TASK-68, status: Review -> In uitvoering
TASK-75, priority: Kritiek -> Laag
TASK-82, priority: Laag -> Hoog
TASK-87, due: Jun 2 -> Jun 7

* * *

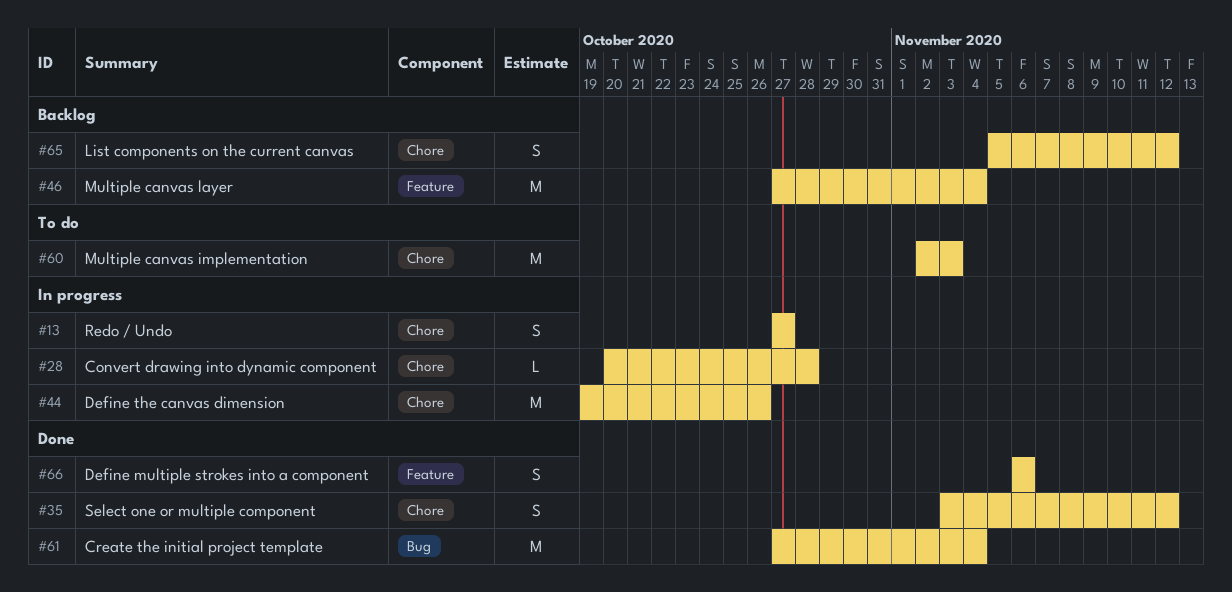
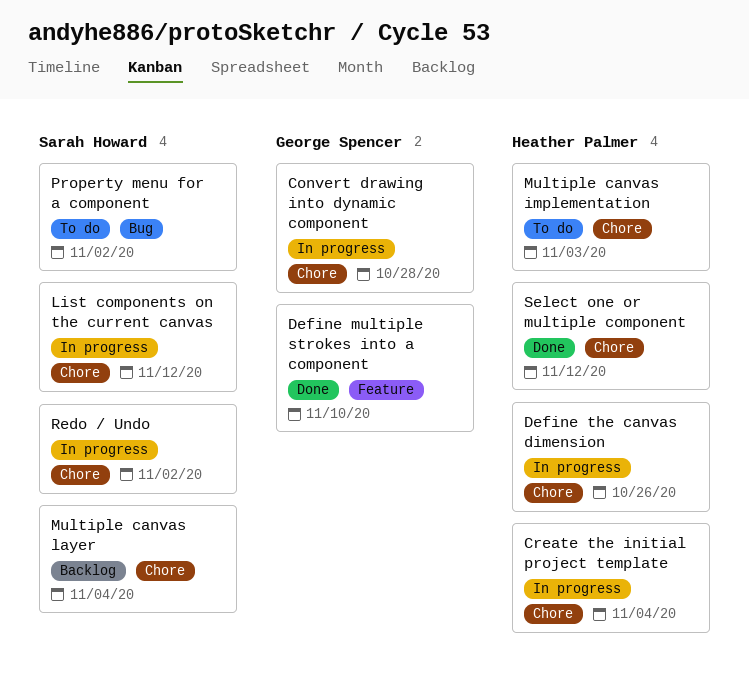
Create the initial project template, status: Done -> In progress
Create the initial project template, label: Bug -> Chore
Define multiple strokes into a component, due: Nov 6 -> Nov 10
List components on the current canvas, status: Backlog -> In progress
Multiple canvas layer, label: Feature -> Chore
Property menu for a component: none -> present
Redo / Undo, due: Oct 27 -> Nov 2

---

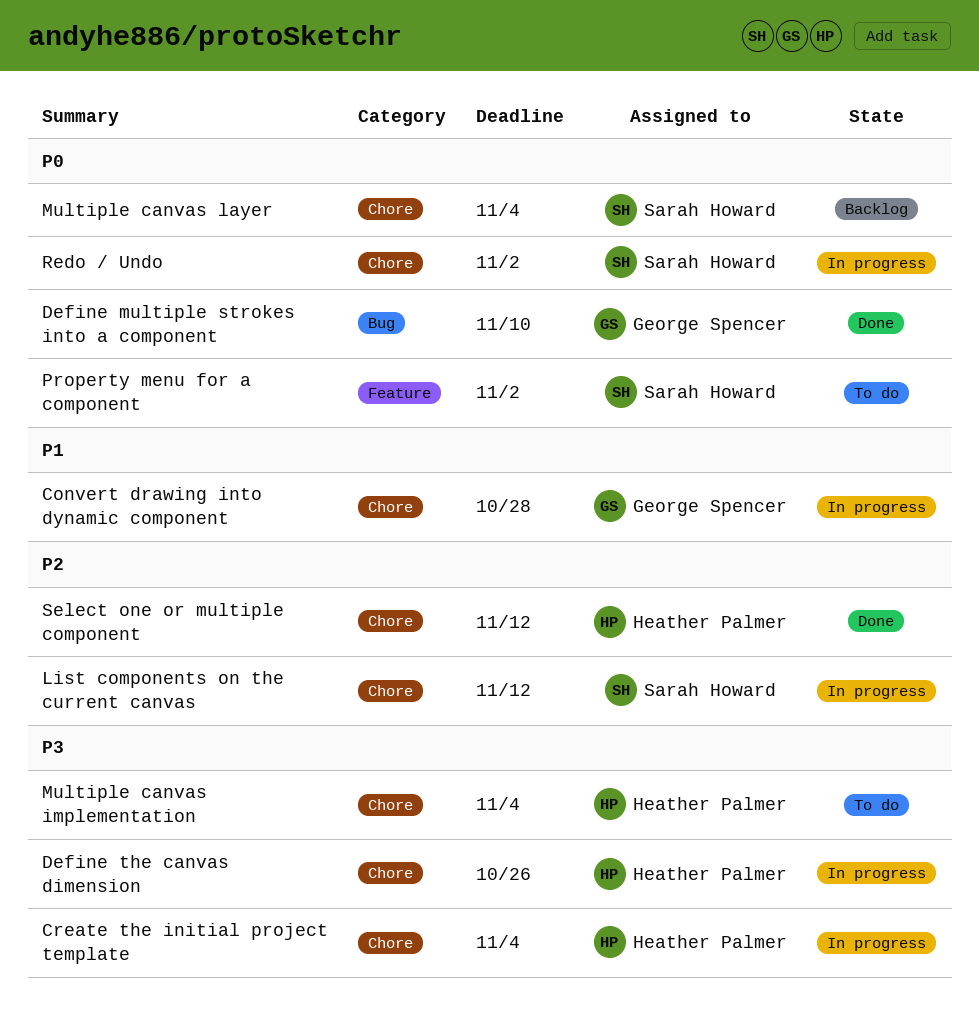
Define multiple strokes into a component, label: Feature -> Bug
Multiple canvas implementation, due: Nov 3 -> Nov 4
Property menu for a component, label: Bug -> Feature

→ **How to complete this task**: In the data above, start at the line that has "TASK-68, status: Review -> In uitvoering", stop after the line that has "TASK-87, due: Jun 2 -> Jun 7", and print every line in between exactly as it stands.

→ **Result of the exercise**:
TASK-68, status: Review -> In uitvoering
TASK-75, priority: Kritiek -> Laag
TASK-82, priority: Laag -> Hoog
TASK-87, due: Jun 2 -> Jun 7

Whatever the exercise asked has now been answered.